It was a beautiful morning. I woke to the sound of birds singing outside my open window. A soft northerly breeze wafted through the curtains and across my face. Yes, it's true, I should have been a poet. I would have too but I couldn't pass the test to get my license (get it?) so I was a mediocre businessman instead. I got up and did the morning ritual and while brushing my hair noticed something I've never noticed before in the mirror....a BALD spot. That's right, there is a bald spot right there for all the world to see. No way to cover it up either. Believe me I tried. This is the beginning of the end I'm afraid.
It's not fair that I should lose my hair
While still in my middle years.
I guess it's not really going away
But moving from head to ears.
See, I should have been a poet. This stuff just pours out of me. Anyway, back to the hair problem. I really don't mind losing my hair. After all, I've worn the closest thing to a buzz cut for years now. But it just doesn't seem fair for it to happen so unexpectedly. I know guys from college who were losing their hair way back then. Some of them are still in the process. My hair has always been so thick my barber had to thin it regularly. Now all of a sudden....BALD SPOT.
In college just about everyone grew their hair long. Due to respect (fear) for my military trained dad and pressure from a very conservative grandfather, I never even tried to let mine grow. While long hair and beards became the norm I still wandered around campus with the close-cropped look. Beads and baggy clothes were against the rules too. Even my blue jeans were starched and neatly pressed...talk about anti-establishment. Everyone thought I was in ROTC. I always wanted to see how my hair would look long. I did grow a beard in 1977 but it was conservative. I looked pretty silly actually....short hair and beard, pale yellow button down cotton shirt with starched blue jeans.
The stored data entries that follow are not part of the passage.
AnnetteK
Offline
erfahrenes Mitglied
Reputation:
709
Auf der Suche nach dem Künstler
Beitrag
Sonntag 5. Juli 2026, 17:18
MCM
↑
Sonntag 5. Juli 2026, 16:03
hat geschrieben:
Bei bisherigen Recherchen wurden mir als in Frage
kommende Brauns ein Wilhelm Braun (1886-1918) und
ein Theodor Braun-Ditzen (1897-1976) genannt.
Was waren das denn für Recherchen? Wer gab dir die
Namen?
As I neared retirement I thought I might just let it all go. I figured real long gray hair and beard would make me look like I still had it...whatever "it" is. I could see myself on stage with Willie and the boys knocking it out on my banjo while holding my hair back with a red bandana. You can see that, can't you? Great look, great look indeed. There is really nothing holding me back from making that image come true...well, except the part where I'm playing banjo on stage with Willie Nelson. That's just crazy. I can't play the banjo that well. Debbie would agree to my craziness...I think. All that's holding me back now is my lack of nerve, my impatience with messy hair, a scratchy face needing a shave, and now a stinking BALD spot. It's just not fair.